Personally I work for my family business (not carpentry) - started by Dad and his brothers. We've always stayed small (relative term) because it keeps life easier. Take on lots of guys, you have to start chasing work and driving prices down to get it and you're back where you started. It sounds like you need more space, but given London ground rent it's a tricky one!
I haven't run a joinery manufacturing business but have in several other industries and my own small enterprise for 18 years so just my twopennerth.

The sentence above is by far the most important imho and in your position is where I would spend some time planning, I had similar decisions to make and decided against as the risk/reward calculations were't sufficiently tipped to take the risk. I decided that for me it was better to control my business by cherry picking the projects I actually wanted to take and could produce quality work at decent margin, I built a reputation on that and retained customers over the years. That decision was influenced by my experience running volume businesses with enough staff to cause the usual problems.

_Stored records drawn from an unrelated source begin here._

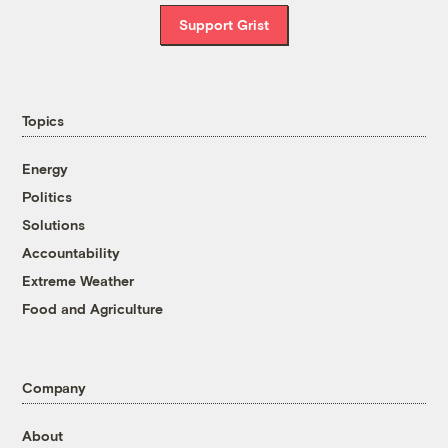
Support Grist
Topics
Energy
Politics
Solutions
Accountability
Extreme Weather
Food and Agriculture
Company
About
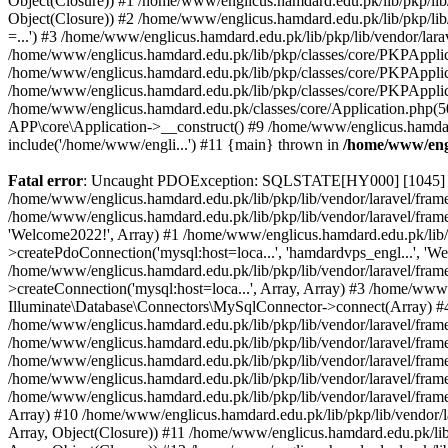
Object(Closure)) #1 /home/www/englicus.hamdard.edu.pk/lib/pkp/lib/
Object(Closure)) #2 /home/www/englicus.hamdard.edu.pk/lib/pkp/lib
=...') #3 /home/www/englicus.hamdard.edu.pk/lib/pkp/lib/vendor/lara
/home/www/englicus.hamdard.edu.pk/lib/pkp/classes/core/PKPApplicati
/home/www/englicus.hamdard.edu.pk/lib/pkp/classes/core/PKPApplic
/home/www/englicus.hamdard.edu.pk/lib/pkp/classes/core/PKPApplica
/home/www/englicus.hamdard.edu.pk/classes/core/Application.php(5
APP\core\Application->__construct() #9 /home/www/englicus.hamdar
include('/home/www/engli...') #11 {main} thrown in
/home/www/engl
Fatal error
: Uncaught PDOException: SQLSTATE[HY000] [1045] Acce
/home/www/englicus.hamdard.edu.pk/lib/pkp/lib/vendor/laravel/frame
/home/www/englicus.hamdard.edu.pk/lib/pkp/lib/vendor/laravel/frame
'Welcome2022!', Array) #1 /home/www/englicus.hamdard.edu.pk/lib/p
>createPdoConnection('mysql:host=loca...', 'hamdardvps_engl...', 'W
/home/www/englicus.hamdard.edu.pk/lib/pkp/lib/vendor/laravel/fram
>createConnection('mysql:host=loca...', Array, Array) #3 /home/www
Illuminate\Database\Connectors\MySqlConnector->connect(Array) #4 [
/home/www/englicus.hamdard.edu.pk/lib/pkp/lib/vendor/laravel/frame
/home/www/englicus.hamdard.edu.pk/lib/pkp/lib/vendor/laravel/fram
/home/www/englicus.hamdard.edu.pk/lib/pkp/lib/vendor/laravel/fram
/home/www/englicus.hamdard.edu.pk/lib/pkp/lib/vendor/laravel/fram
/home/www/englicus.hamdard.edu.pk/lib/pkp/lib/vendor/laravel/framew
Array) #10 /home/www/englicus.hamdard.edu.pk/lib/pkp/lib/vendor/la
Array, Object(Closure)) #11 /home/www/englicus.hamdard.edu.pk/lib/p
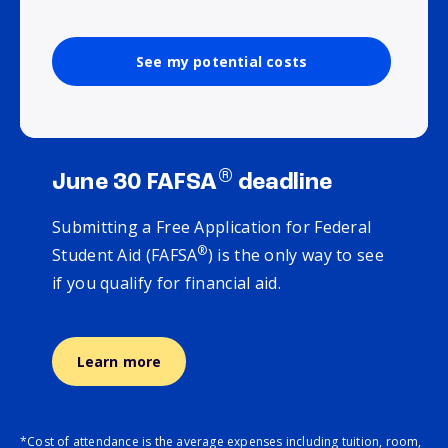
See my potential costs
®
June 30 FAFSA
deadline
Submitting a Free Application for Federal
®
Student Aid (FAFSA
) is the only way to see
if you qualify for financial aid.
Learn more
*Cost of attendance is the average expenses including tuition, room,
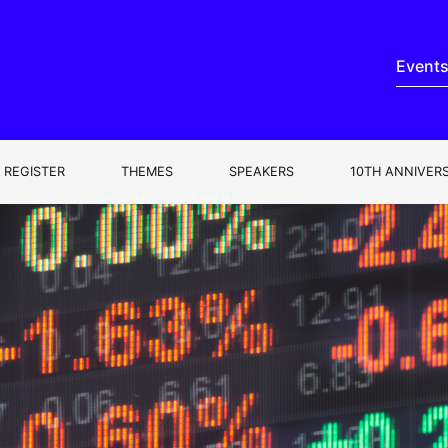
Event
REGISTER
THEMES
SPEAKERS
10TH ANNIVER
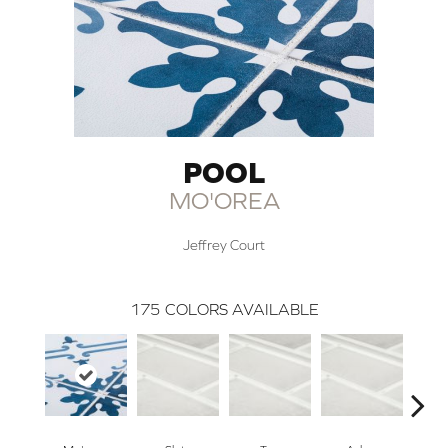
POOL
MO'OREA
Jeffrey Court
175
COLORS AVAILABLE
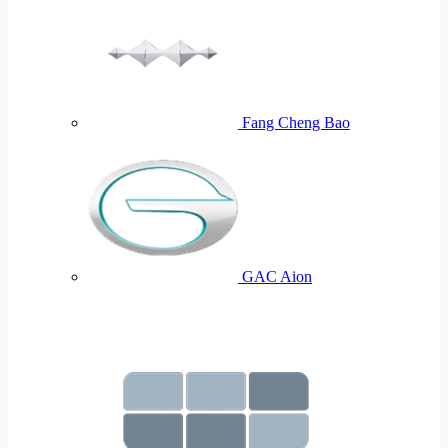
Fang Cheng Bao
GAC Aion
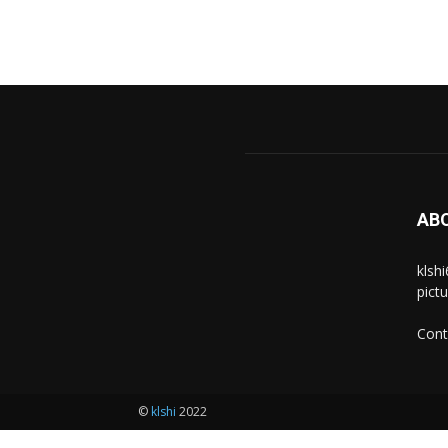
AB
klsh
pict
Cont
©
klshi
2022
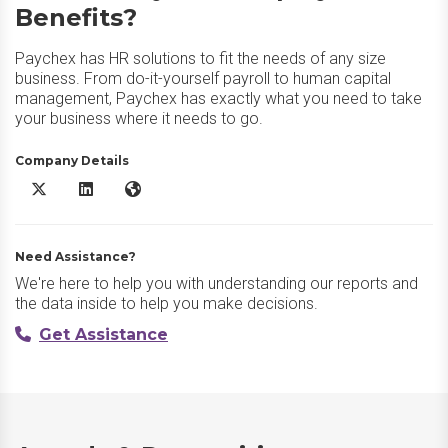
Benefits?
Paychex has HR solutions to fit the needs of any size
business. From do-it-yourself payroll to human capital
management, Paychex has exactly what you need to take
your business where it needs to go.
Company Details
Paychex Employee Benefits X/Twitter
Paychex Employee Benefits LinkedIn
Paychex Employee Benefits Website
Need Assistance?
We're here to help you with understanding our reports and
the data inside to help you make decisions.
Get Assistance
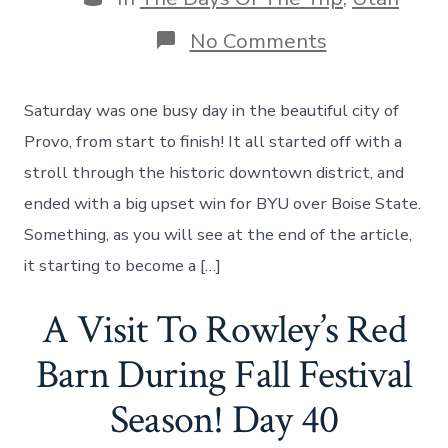
on
No Comments
A
Day
In
Saturday was one busy day in the beautiful city of
Provo
–
Provo, from start to finish! It all started off with a
Bridal
stroll through the historic downtown district, and
Veil
Falls,
ended with a big upset win for BYU over Boise State.
Sundance
Something, as you will see at the end of the article,
Film
Resort
it starting to become a […]
&
BYU
A Visit To Rowley’s Red
Football
–
Day
Barn During Fall Festival
41
Season! Day 40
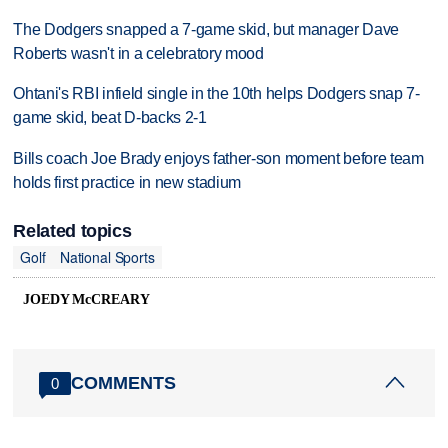
The Dodgers snapped a 7-game skid, but manager Dave
Roberts wasn't in a celebratory mood
Ohtani's RBI infield single in the 10th helps Dodgers snap 7-
game skid, beat D-backs 2-1
Bills coach Joe Brady enjoys father-son moment before team
holds first practice in new stadium
Related topics
Golf
National Sports
JOEDY McCREARY
COMMENTS
0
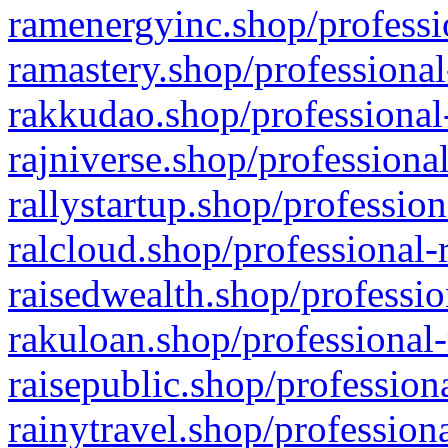
ramenergyinc.shop/professi
ramastery.shop/professional
rakkudao.shop/professional
rajniverse.shop/professiona
rallystartup.shop/profession
ralcloud.shop/professional-
raisedwealth.shop/professio
rakuloan.shop/professional-
raisepublic.shop/profession
rainytravel.shop/profession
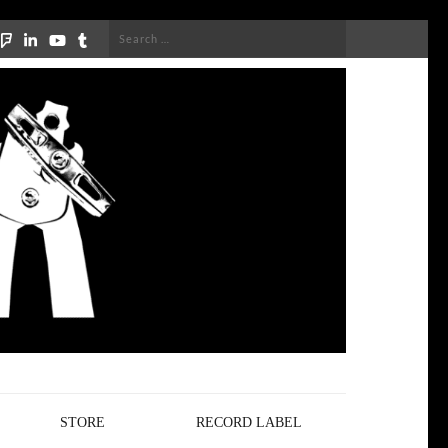
Search
for:
STORE
RECORD LABEL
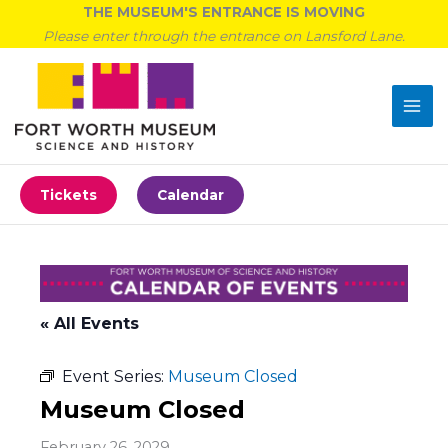
Skip
THE MUSEUM'S ENTRANCE IS MOVING
to
Please enter through the entrance on Lansford Lane.
content
Tickets
Calendar
« All Events
Event Series:
Museum Closed
Museum Closed
February 26, 2029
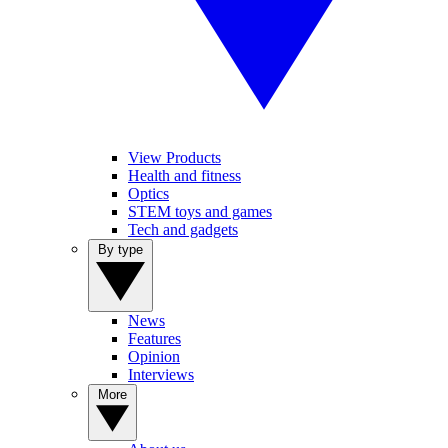
View Products
Health and fitness
Optics
STEM toys and games
Tech and gadgets
By type
News
Features
Opinion
Interviews
More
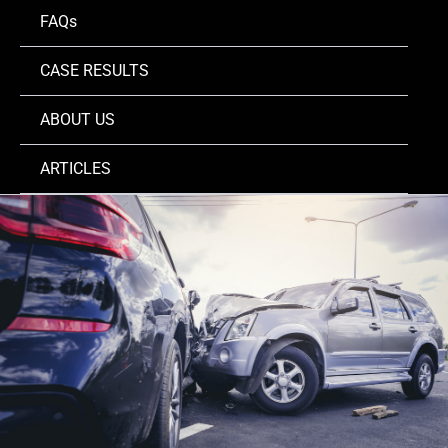
FAQs
CASE RESULTS
ABOUT US
ARTICLES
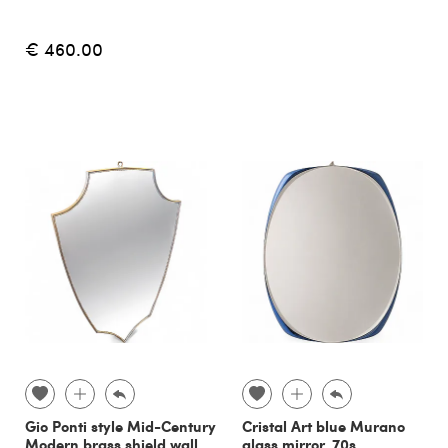
€ 460.00
Gio Ponti style Mid-Century
Cristal Art blue Murano
Modern brass shield wall
glass mirror, 70s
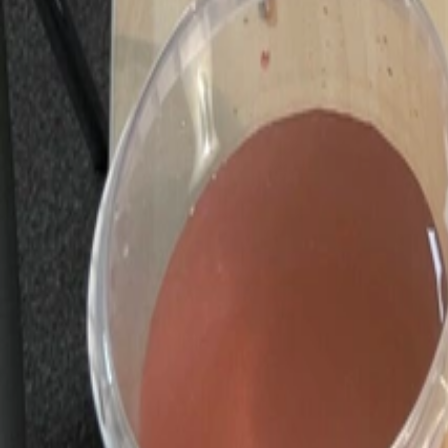
Huxley Centre
+
Events
Children's Club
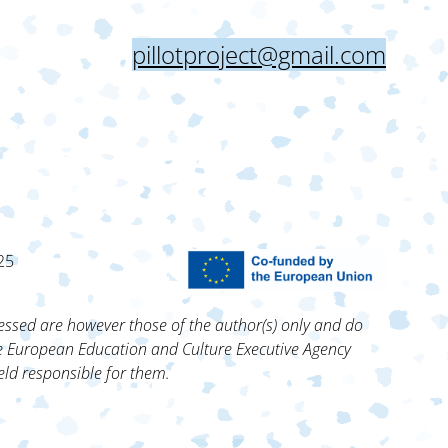
pillotproject@gmail.com
25
ssed are however those of the author(s) only and do
he European Education and Culture Executive Agency
ld responsible for them.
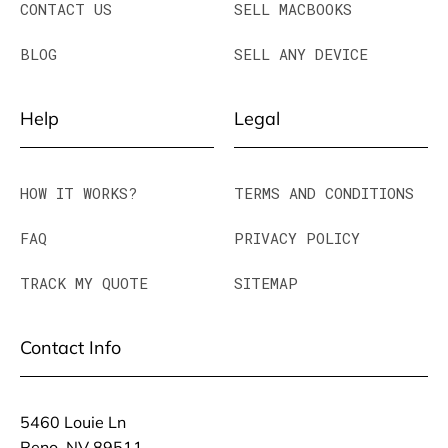
CONTACT US
SELL MACBOOKS
BLOG
SELL ANY DEVICE
Help
Legal
HOW IT WORKS?
TERMS AND CONDITIONS
FAQ
PRIVACY POLICY
TRACK MY QUOTE
SITEMAP
Contact Info
5460 Louie Ln
Reno, NV 89511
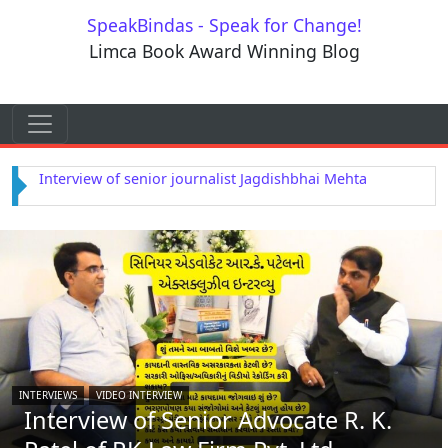
Skip to content
SpeakBindas - Speak for Change!
Limca Book Award Winning Blog
Skip to content
Main Navigation
Interview of Astrologer Rajendra Dwivedi
INTERVIEWS
VIDEO INTERVIEW
Interview of Senior Advocate R. K.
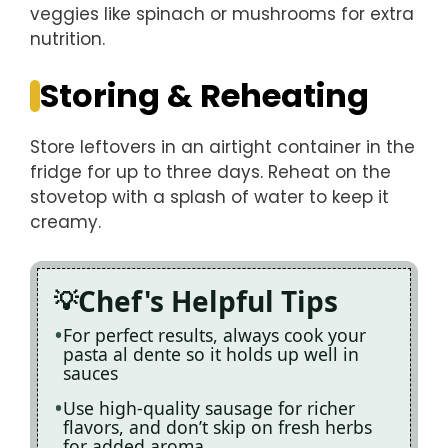
veggies like spinach or mushrooms for extra
nutrition.
Storing & Reheating
Store leftovers in an airtight container in the
fridge for up to three days. Reheat on the
stovetop with a splash of water to keep it
creamy.
Chef's Helpful Tips
For perfect results, always cook your
pasta al dente so it holds up well in
sauces
Use high-quality sausage for richer
flavors, and don’t skip on fresh herbs
for added aroma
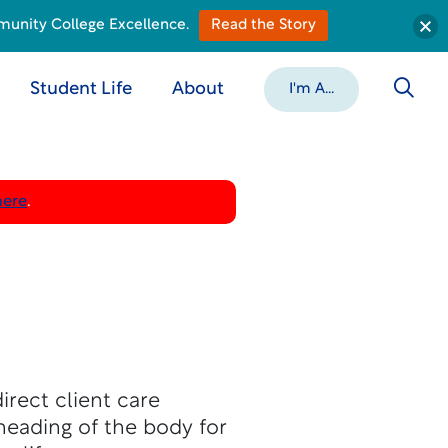
munity College Excellence.
Read the Story
Student Life
About
I'm A...
here
.
rect client care
neading of the body for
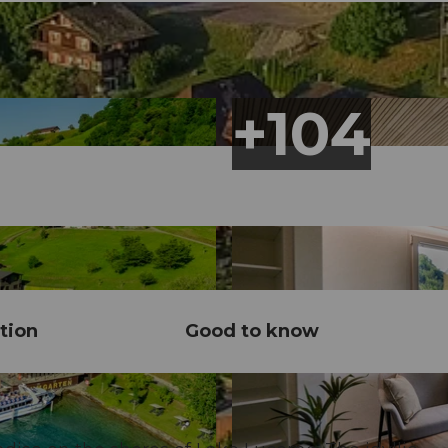
tion
Good to know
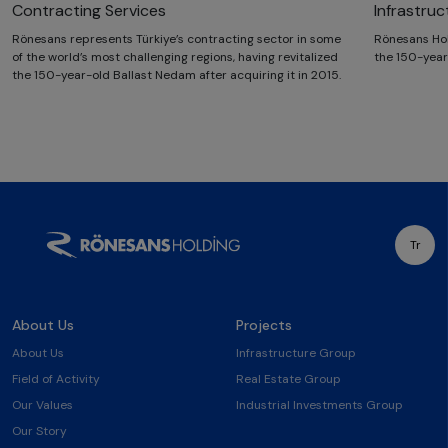
Contracting Services
Infrastru
Rönesans represents Türkiye’s contracting sector in some
Rönesans Hol
of the world’s most challenging regions, having revitalized
the 150-year
the 150-year-old Ballast Nedam after acquiring it in 2015.
Tr
About Us
Projects
About Us
Infrastructure Group
Field of Activity
Real Estate Group
Our Values
Industrial Investments Group
Our Story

Not the same as churning out kitchens ( a mate I bought a lot of kitchens from over the years went bust twice by expanding quickly and losing both quality and volume btw ), but my experience is that it's very easy to get into a mindset of expansion because your order book is full, that can be a very different mater when you've significantly increased overheads and staff costs and are chasing customers to pay for it.
Expansion works but has to be for the right reasons and can also result in a downward spiral, your turnover staying at that rate for 9 years would concern me unless net profit had increased, it suggests either your output is reducing or sales value isn't increasing at least in line with inflation and rising material costs.
Have you evaluated how the lockdown and brexit are likely to impact of your business going forward? The crunch will probably come in November.

Only you know your business and owners tend to look at their "baby" through tinted glasses, maybe you should also look at getting a professional to cast his eye over it.